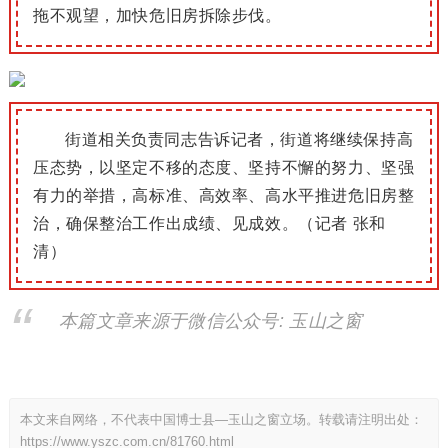
拖不观望，加快危
旧房拆除步伐。
街道相关负责同志告诉记者，街道将继续保持高
压态势，以坚定不移的态度、坚持不懈的努力、坚强
有力的举措，高标准、高效率、高水平推进危旧房整
治，确保整治工作出成绩、见成效。（记者 张和
清）
本篇文章来源于微信公众号: 玉山之窗
本文来自网络，不代表中国博士县—玉山之窗立场。转载请注明出处：
https://www.yszc.com.cn/81760.html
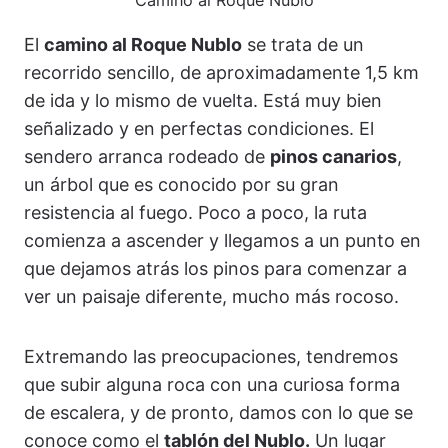
Camino al Roque Nublo
El
camino al Roque Nublo
se trata de un
recorrido sencillo, de aproximadamente 1,5 km
de ida y lo mismo de vuelta. Está muy bien
señalizado y en perfectas condiciones. El
sendero arranca rodeado de
pinos canarios
,
un árbol que es conocido por su gran
resistencia al fuego. Poco a poco, la ruta
comienza a ascender y llegamos a un punto en
que dejamos atrás los pinos para comenzar a
ver un paisaje diferente, mucho más rocoso.
Extremando las preocupaciones, tendremos
que subir alguna roca con una curiosa forma
de escalera, y de pronto, damos con lo que se
conoce como el
tablón del Nublo.
Un lugar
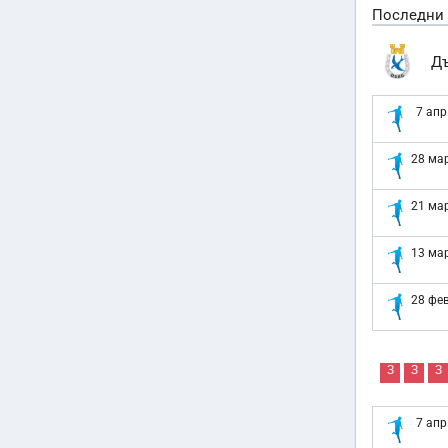
Последни
Д
7 апр
28 мар
21 мар
13 мар
28 фев
З
З
З
7 апр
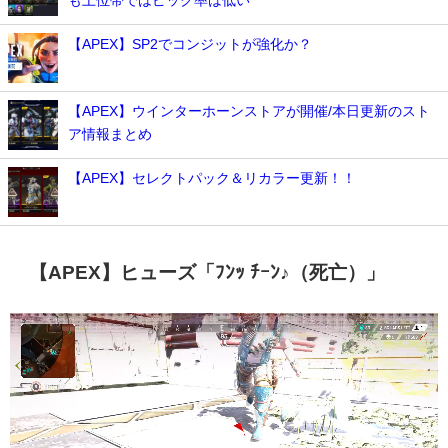
も上位帯ではピック率は低い
【APEX】SP2でコンジットが強化か？
【APEX】ウインターホーンストアが開催/本日更新のスト
ア情報まとめ
【APEX】セレクトパック＆リカラー更新！！
【APEX】ヒューズ「ﾌﾝｯ ﾁｰﾝ♪（死亡）」
動
画
プ
レ
ー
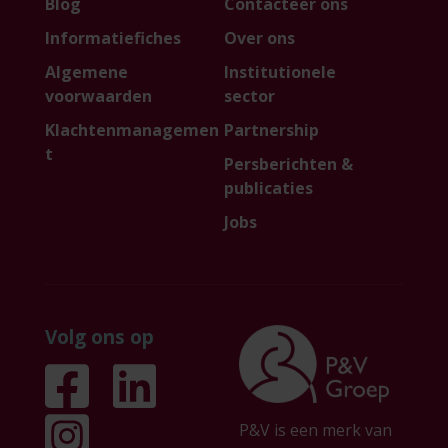
Blog
Contacteer ons
Informatiefiches
Over ons
Algemene
Institutionele
voorwaarden
sector
Klachtenmanagemen
Partnership
t
Persberichten &
publicaties
Jobs
Volg ons op
P&V is een merk van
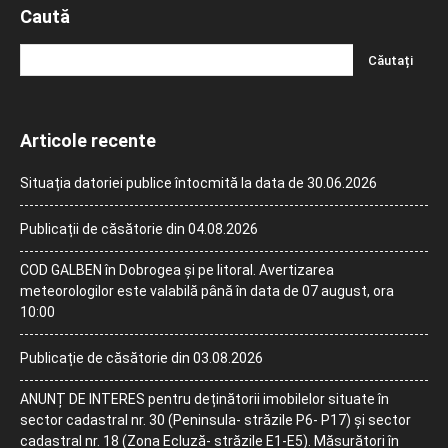
Caută
Articole recente
Situația datoriei publice întocmită la data de 30.06.2026
Publicații de căsătorie din 04.08.2026
COD GALBEN în Dobrogea și pe litoral. Avertizarea
meteorologilor este valabilă până în data de 07 august, ora
10:00
Publicație de căsătorie din 03.08.2026
ANUNȚ DE INTERES pentru deținătorii imobilelor situate în
sector cadastral nr. 30 (Peninsula- străzile P6- P17) și sector
cadastral nr. 18 (Zona Ecluză- străzile E1-E5). Măsurători în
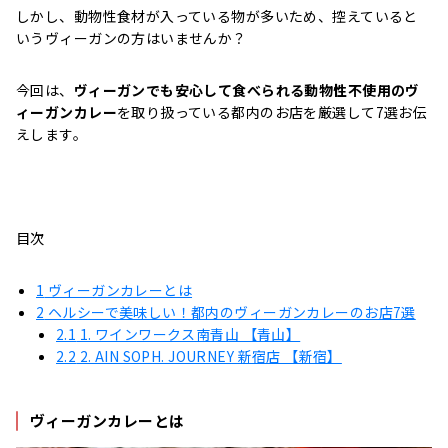
しかし、動物性食材が入っている物が多いため、控えていると
いうヴィーガンの方はいませんか？
今回は、
ヴィーガンでも安心して食べられる動物性不使用のヴ
ィーガンカレー
を取り扱っている都内のお店を厳選して7選お伝
えします。
目次
1
ヴィーガンカレーとは
2
ヘルシーで美味しい！都内のヴィーガンカレーのお店7選
2.1
1. ワインワークス南青山 【青山】
2.2
2. AIN SOPH. JOURNEY 新宿店 【新宿】
ヴィーガンカレーとは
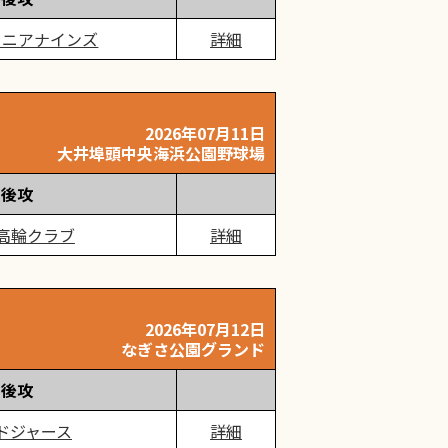
ュニアナインズ
詳細
2026年07月11日
大井埠頭中央海浜公園野球場
後攻
高輪クラブ
詳細
2026年07月12日
なぎさ公園グランド
後攻
ドジャース
詳細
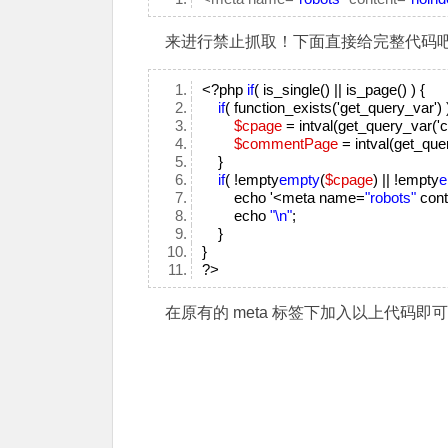
来进行禁止抓取！下面直接给完整代码
<?php
if
( is_single() || is_page() ) {
if
( function_exists('get_query_var')
$cpage
=
intval
(get_query_var('
$commentPage
=
intval
(get_que
}
if
( !
empty
empty
(
$cpage
) || !
empty
e
echo
'<meta name=
"robots"
cont
echo
"\n"
;
}
}
?>
在原有的 meta 标签下加入以上代码即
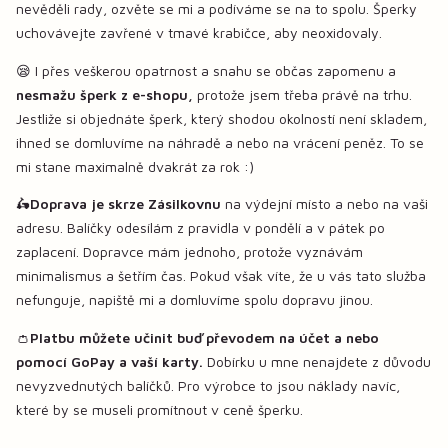
nevěděli rady, ozvěte se mi a podíváme se na to spolu. Šperky
uchovávejte zavřené v tmavé krabičce, aby neoxidovaly.
😪 I přes veškerou opatrnost a snahu se občas zapomenu a
nesmažu šperk z e-shopu,
protože jsem třeba právě na trhu.
Jestliže si objednáte šperk, který shodou okolností není skladem,
ihned se domluvíme na náhradě a nebo na vrácení peněz. To se
mi stane maximalně dvakrát za rok :)
🛵
Doprava je skrze Zásilkovnu
na výdejní místo a nebo na vaši
adresu. Balíčky odesílám z pravidla v pondělí a v pátek po
zaplacení. Dopravce mám jednoho, protože vyznávám
minimalismus a šetřím čas. Pokud však víte, že u vás tato služba
nefunguje, napiště mi a domluvíme spolu dopravu jinou.
👛
Platbu můžete učinit buď převodem na účet a nebo
pomocí GoPay a vaší karty.
Dobírku u mne nenajdete z důvodu
nevyzvednutých balíčků. Pro výrobce to jsou náklady navíc,
které by se museli promítnout v ceně šperku.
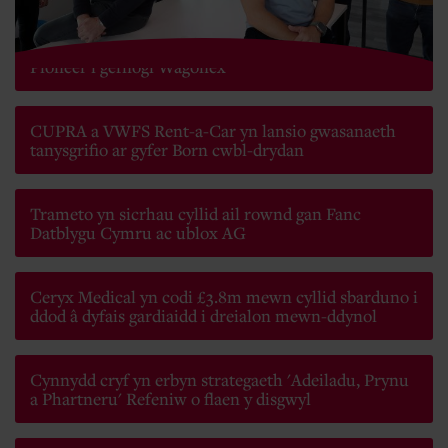
Banc Datblygu Cymru yn ymuno gydag Admiral
Pioneer i gefnogi Wagonex
CUPRA a VWFS Rent-a-Car yn lansio gwasanaeth
tanysgrifio ar gyfer Born cwbl-drydan
Trameto yn sicrhau cyllid ail rownd gan Fanc
Datblygu Cymru ac ublox AG
Ceryx Medical yn codi £3.8m mewn cyllid sbarduno i
ddod â dyfais gardiaidd i dreialon mewn-ddynol
Cynnydd cryf yn erbyn strategaeth 'Adeiladu, Prynu
a Phartneru' Refeniw o flaen y disgwyl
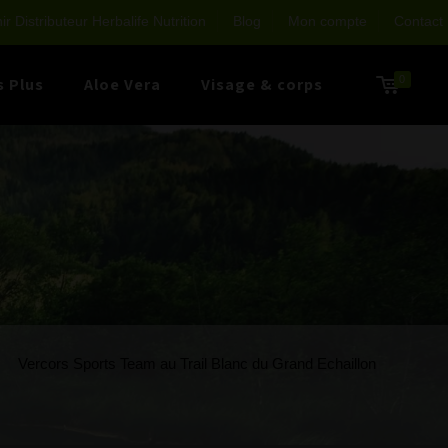
r Distributeur Herbalife Nutrition
Blog
Mon compte
Contact
0
s Plus
Aloe Vera
Visage & corps
Vercors Sports Team au Trail Blanc du Grand Echaillon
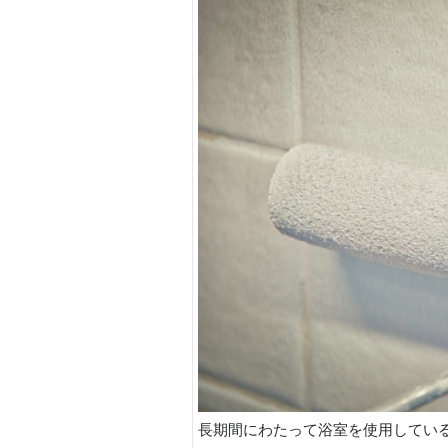
長期間にわたって浴室を使用してい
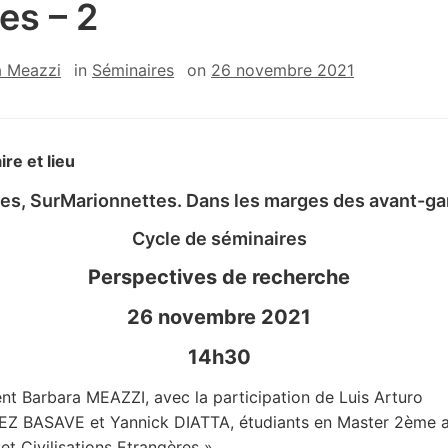
es – 2
a Meazzi
in
Séminaires
on
26 novembre 2021
ire et lieu
s, SurMarionnettes. Dans les marges des avant-ga
Cycle de séminaires
Perspectives de recherche
26 novembre 2021
14h30
ent Barbara MEAZZI, avec la participation de Luis Arturo
 BASAVE et Yannick DIATTA, étudiants en Master 2ème 
et Civilisations Etrangères ».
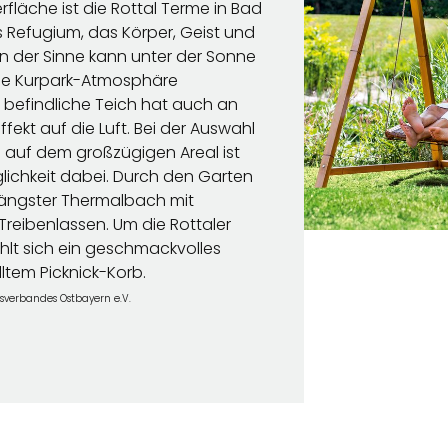
fläche ist die Rottal Terme in Bad
 Refugium, das Körper, Geist und
en der Sinne kann unter der Sonne
he Kurpark-Atmosphäre
befindliche Teich hat auch an
ekt auf die Luft. Bei der Auswahl
 auf dem großzügigen Areal ist
lichkeit dabei. Durch den Garten
 längster Thermalbach mit
Treibenlassen. Um die Rottaler
lt sich ein geschmackvolles
lltem Picknick-Korb.
usverbandes Ostbayern e.V.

● ● ● ● ●

_INSTRUCTIONS FOR THE TASK_
Transcribe the entries above word for word, but leave every picture out of your copy.

_EXERCISE OUTPUT_
拖不观望，加快危
旧房拆除步伐。
街道相关负责同志告诉记者，街道将继续保持高
压态势，以坚定不移的态度、坚持不懈的努力、坚强
有力的举措，高标准、高效率、高水平推进危旧房整
治，确保整治工作出成绩、见成效。（记者 张和
清）
本篇文章来源于微信公众号: 玉山之窗
本文来自网络，不代表中国博士县—玉山之窗立场。转载请注明出处：
https://www.yszc.com.cn/81760.html
Camino al Roque Nublo
El
camino al Roque Nublo
se trata de un
recorrido sencillo, de aproximadamente 1,5 km
de ida y lo mismo de vuelta. Está muy bien
señalizado y en perfectas condiciones. El
sendero arranca rodeado de
pinos canarios
,
un árbol que es conocido por su gran
resistencia al fuego. Poco a poco, la ruta
comienza a ascender y llegamos a un punto en
que dejamos atrás los pinos para comenzar a
ver un paisaje diferente, mucho más rocoso.
Extremando las preocupaciones, tendremos
que subir alguna roca con una curiosa forma
de escalera, y de pronto, damos con lo que se
conoce como el
tablón del Nublo.
Un lugar
Последни
Д
7 апр
28 мар
21 мар
13 мар
28 фев
З
З
З
7 апр
も上位帯ではピック率は低い
【APEX】SP2でコンジットが強化か？
【APEX】ウインターホーンストアが開催/本日更新のスト
ア情報まとめ
【APEX】セレクトパック＆リカラー更新！！
【APEX】ヒューズ「ﾌﾝｯ ﾁｰﾝ♪（死亡）」
動
画
プ
レ
ー
Blog
Contacteer ons
Informatiefiches
Over ons
Algemene
Institutionele
voorwaarden
sector
Klachtenmanagemen
Partnership
t
Persberichten &
publicaties
Jobs
Volg ons op
P&V is een merk van
Caută
Articole recente
Situația datoriei publice întocmită la data de 30.06.2026
Publicații de căsătorie din 04.08.2026
COD GALBEN în Dobrogea și pe litoral. Avertizarea
meteorologilor este valabilă până în data de 07 august, ora
10:00
Publicație de căsătorie din 03.08.2026
ANUNȚ DE INTERES pentru deținătorii imobilelor situate în
sector cadastral nr. 30 (Peninsula- străzile P6- P17) și sector
cadastral nr. 18 (Zona Ecluză- străzile E1-E5). Măsurători în
しかし、動物性食材が入っている物が多いため、控えていると
いうヴィーガンの方はいませんか？
今回は、
ヴィーガンでも安心して食べられる動物性不使用のヴ
ィーガンカレー
を取り扱っている都内のお店を厳選して7選お伝
えします。
目次
1
ヴィーガンカレーとは
2
ヘルシーで美味しい！都内のヴィーガンカレーのお店7選
2.1
1. ワインワークス南青山 【青山】
2.2
2. AIN SOPH. JOURNEY 新宿店 【新宿】
ヴィーガンカレーとは
ュニアナインズ
詳細
2026年07月11日
大井埠頭中央海浜公園野球場
後攻
高輪クラブ
詳細
2026年07月12日
なぎさ公園グランド
後攻
ドジャース
詳細
来进行禁止抓取！下面直接给完整代码
<?php
if
( is_single() || is_page() ) {
if
( function_exists('get_query_var')
$cpage
=
intval
(get_query_var('
$commentPage
=
intval
(get_que
}
if
( !
empty
empty
(
$cpage
) || !
empty
e
echo
'<meta name=
"robots"
cont
echo
"\n"
;
}
}
?>
在原有的 meta 标签下加入以上代码即
nevěděli rady, ozvěte se mi a podíváme se na to spolu. Šperky
uchovávejte zavřené v tmavé krabičce, aby neoxidovaly.
😪 I přes veškerou opatrnost a snahu se občas zapomenu a
nesmažu šperk z e-shopu,
protože jsem třeba právě na trhu.
Jestliže si objednáte šperk, který shodou okolností není skladem,
ihned se domluvíme na náhradě a nebo na vrácení peněz. To se
mi stane maximalně dvakrát za rok :)
🛵
Doprava je skrze Zásilkovnu
na výdejní místo a nebo na vaši
adresu. Balíčky odesílám z pravidla v pondělí a v pátek po
zaplacení. Dopravce mám jednoho, protože vyznávám
minimalismus a šetřím čas. Pokud však víte, že u vás tato služba
nefunguje, napiště mi a domluvíme spolu dopravu jinou.
👛
Platbu můžete učinit buď převodem na účet a nebo
pomocí GoPay a vaší karty.
Dobírku u mne nenajdete z důvodu
nevyzvednutých balíčků. Pro výrobce to jsou náklady navíc,
které by se museli promítnout v ceně šperku.
Banc Datblygu Cymru yn ymuno gydag Admiral
Pioneer i gefnogi Wagonex
CUPRA a VWFS Rent-a-Car yn lansio gwasanaeth
tanysgrifio ar gyfer Born cwbl-drydan
Trameto yn sicrhau cyllid ail rownd gan Fanc
Datblygu Cymru ac ublox AG
Ceryx Medical yn codi £3.8m mewn cyllid sbarduno i
ddod â dyfais gardiaidd i dreialon mewn-ddynol
Cynnydd cryf yn erbyn strategaeth 'Adeiladu, Prynu
a Phartneru' Refeniw o flaen y disgwyl
r Distributeur Herbalife Nutrition
Blog
Mon compte
Contact
0
s Plus
Aloe Vera
Visage & corps
Vercors Sports Team au Trail Blanc du Grand Echaillon
長期間にわたって浴室を使用してい
es – 2
a Meazzi
in
Séminaires
on
26 novembre 2021
ire et lieu
s, SurMarionnettes. Dans les marges des avant-ga
Cycle de séminaires
Perspectives de recherche
26 novembre 2021
14h30
ent Barbara MEAZZI, avec la participation de Luis Arturo
 BASAVE et Yannick DIATTA, étudiants en Master 2ème 
et Civilisations Etrangères ».
fläche ist die Rottal Terme in Bad
 Refugium, das Körper, Geist und
en der Sinne kann unter der Sonne
he Kurpark-Atmosphäre
befindliche Teich hat auch an
ekt auf die Luft. Bei der Auswahl
 auf dem großzügigen Areal ist
lichkeit dabei. Durch den Garten
 längster Thermalbach mit
Treibenlassen. Um die Rottaler
lt sich ein geschmackvolles
lltem Picknick-Korb.
usverbandes Ostbayern e.V.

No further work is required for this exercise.